» AVAILABLE DATA
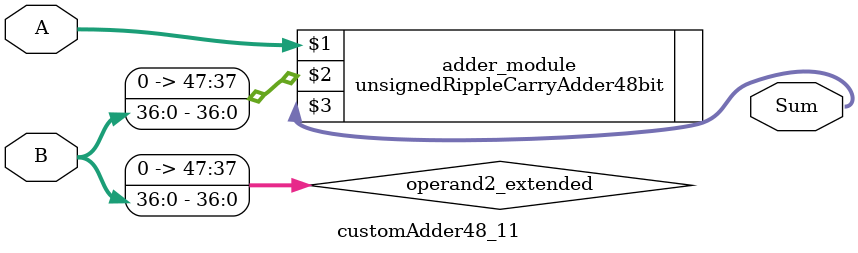
<source format=v>
module customAdder48_11(
                        input [47 : 0] A,
                        input [36 : 0] B,
                        
                        output [48 : 0] Sum
                );

        wire [47 : 0] operand2_extended;
        
        assign operand2_extended =  {11'b0, B};
        
        unsignedRippleCarryAdder48bit adder_module(
            A,
            operand2_extended,
            Sum
        );
        
        endmodule
        
</source>
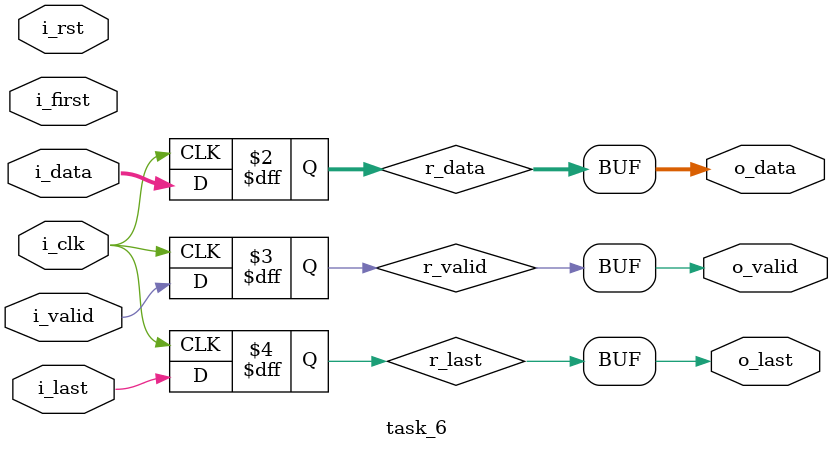
<source format=sv>
`timescale 1ns / 1ps
module task_6 #(
  parameter int TASK_INPUT_WIDTH = 8,
  parameter int TASK_OUTPUT_WIDTH = 8,
  parameter int INPUT_STREAMS     = 1,
  parameter int OUTPUT_STREAMS    = 1
)(
  input                         i_clk,
  input                         i_rst,

  input                         i_valid,
  input                         i_first,
  input                         i_last,
  input [TASK_INPUT_WIDTH-1:0]  i_data,

  output logic                  o_valid,
  output logic                  o_last,
  output logic [TASK_OUTPUT_WIDTH-1:0] o_data
);

  logic [TASK_OUTPUT_WIDTH-1:0] r_data; // Just a dummy register. Replace with your code.
  logic r_valid; // Just a dummy register. Replace with your code.
  logic r_last; // Just a dummy register. Replace with your code.

  always@(posedge i_clk) begin
    r_data <= i_data; // Just a dummy assignement. Replace with your code.
    r_valid <= i_valid; // Just a dummy assignement. Replace with your code.
    r_last <= i_last; // Just a dummy assignement. Replace with your code.
  end

  assign o_data = r_data; // Just a dummy assignement. Replace with your code.
  assign o_valid = r_valid; // Just a dummy assignement. Replace with your code.
  assign o_last = r_last; // Just a dummy assignement. Replace with your code.


endmodule
</source>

» ABOUT THIS EXERCISE
Every line above with the word "Replace" belongs in the answer, copied as written.

» SOLUTION TO THIS EXERCISE
  logic [TASK_OUTPUT_WIDTH-1:0] r_data; // Just a dummy register. Replace with your code.
  logic r_valid; // Just a dummy register. Replace with your code.
  logic r_last; // Just a dummy register. Replace with your code.
    r_data <= i_data; // Just a dummy assignement. Replace with your code.
    r_valid <= i_valid; // Just a dummy assignement. Replace with your code.
    r_last <= i_last; // Just a dummy assignement. Replace with your code.
  assign o_data = r_data; // Just a dummy assignement. Replace with your code.
  assign o_valid = r_valid; // Just a dummy assignement. Replace with your code.
  assign o_last = r_last; // Just a dummy assignement. Replace with your code.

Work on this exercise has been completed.